To be constructed on a 330-hectare site about four kilometres north of Narrabri, the Silverleaf Solar Farm will comprise approximately 440,000 solar panels installed on single axis trackers. A transmission corridor will also be constructed, supporting 132kV power lines which will connect to Transgrid’s existing Narrabri substation.

Engie has not yet determined a start date for construction but expects the project will take between nine and 12 months to build.

The project builds on Engie’s Australian portfolio which includes 1.1GW of operating gas-fired power plants, 165 MW of operating wind farms and a 2GW pipeline of solar, wind and large-scale batteries under development.

Amp’s 85MW Hillston Solar Farm has achieved 100% generation

Image: Amp Energy

The Australian arm of Canadian clean energy investment firm Amp Energy has announced that the 85MW Hillston Solar Farm in the Riverina region of south-western NSW has achieved 100% generation.

Amp Australia head Dean Cooper said the Hillston solar farm in the state’s south-west has reached full production in less than three months from first energisation.

”Reaching full output ahead of schedule is a testament to the cooperation of all stakeholders, in particular the distribution network service provider Essential Energy, and the proactive management from our local team,” he said.

The Hillston project will generate approximately 235,000MWh of clean energy annually, the equivalent annual power consumption of approximately 48,000 households.

The generation milestone increases Amp’s operating portfolio in Australia to 115MW after the successful energisation earlier this year of its Molong Solar Farm.

The company is also moving ahead with the development of the 1.3GW Renewable Energy Hub of South Australia. The $2 billion hub is to include large-scale solar projects at Robertstown, Bungama and Yoorndoo Ilga totalling up to 1.36GWdc of generation supported by a total battery energy storage capacity of 540MW.

An artist’s impression of what the Riverina and Darlington Point Energy Storage System will look like.

Image: Edify Energy

Infrastructure investor Federation Asset Management has agreed to buy a majority stake in the Riverina and Darlington Point battery energy storage project being developed in NSW’s southwest by Australian renewable energy and storage company Edify Energy.

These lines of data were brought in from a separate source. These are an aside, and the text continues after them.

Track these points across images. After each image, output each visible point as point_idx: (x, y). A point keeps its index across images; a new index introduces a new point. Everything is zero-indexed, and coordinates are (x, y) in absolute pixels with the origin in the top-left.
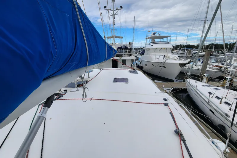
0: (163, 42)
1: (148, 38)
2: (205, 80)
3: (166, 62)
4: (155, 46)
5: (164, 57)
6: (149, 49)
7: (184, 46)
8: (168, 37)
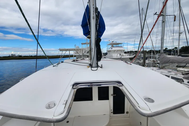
0: (119, 46)
1: (109, 44)
2: (146, 67)
3: (121, 58)
4: (114, 49)
5: (120, 55)
6: (111, 51)
7: (133, 52)
8: (121, 44)
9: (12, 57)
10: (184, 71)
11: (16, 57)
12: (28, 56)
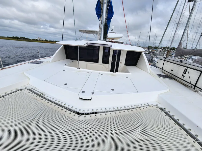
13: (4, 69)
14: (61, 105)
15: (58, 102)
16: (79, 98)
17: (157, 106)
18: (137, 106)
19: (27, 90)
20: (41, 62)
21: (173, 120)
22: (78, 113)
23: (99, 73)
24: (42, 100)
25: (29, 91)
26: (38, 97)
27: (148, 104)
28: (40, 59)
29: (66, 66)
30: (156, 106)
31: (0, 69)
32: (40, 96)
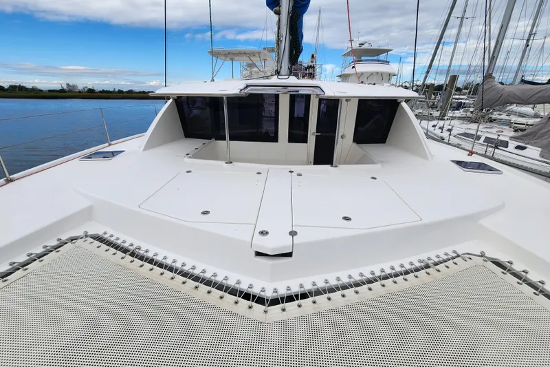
0: (378, 61)
1: (348, 54)
4: (361, 68)
6: (349, 75)
9: (70, 91)
10: (524, 124)
11: (80, 92)
12: (112, 90)
13: (11, 181)
14: (192, 276)
15: (191, 271)
16: (254, 254)
17: (482, 255)
18: (427, 260)
19: (92, 240)
20: (114, 154)
21: (544, 295)
22: (260, 300)
23: (291, 172)
24: (141, 266)
25: (97, 243)
26: (129, 258)
27: (455, 252)
28: (110, 145)
29: (190, 157)
30: (479, 256)
31: (2, 181)
32: (132, 254)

The project, which has a combined 150MW/300MWh of storage capacity spread over three individual but co-located assets, is being developed in the state’s Riverina region. The project comprises the 60MW/120MWh Riverina Energy Storage System 1, the 65MW/130MWh Riverina Energy Storage System 2 and the 25MW/50MWh Darlington Point Energy Storage System.

Federation Asset Management, which paid an undisclosed sum for a majority share in the  project, said it will serve as the seed asset for its Sustainable Australian Real Asset (SARA) fund, pitched as the only energy transition fund focused on Australia.

Edify, which will retain a minority stake in the assets, will manage the construction and commissioning of the battery projects and will act as asset manager for the project.

The project, which plans to connect into Transgrid’s network via the Darlington Point substation, seeks to utilise Tesla’s Megapack systems to provide flexible, dispatchable capacity to the NSW market, and complement the region’s renewable generation, including the 275MW Darlington Point Solar Farm, developed by Edify Energy and UK-based investor Octopus. 

Construction on the project is due to start later this year and be completed by early-2024, with enough potential to power more than 46,000 homes for two hours of peak demand.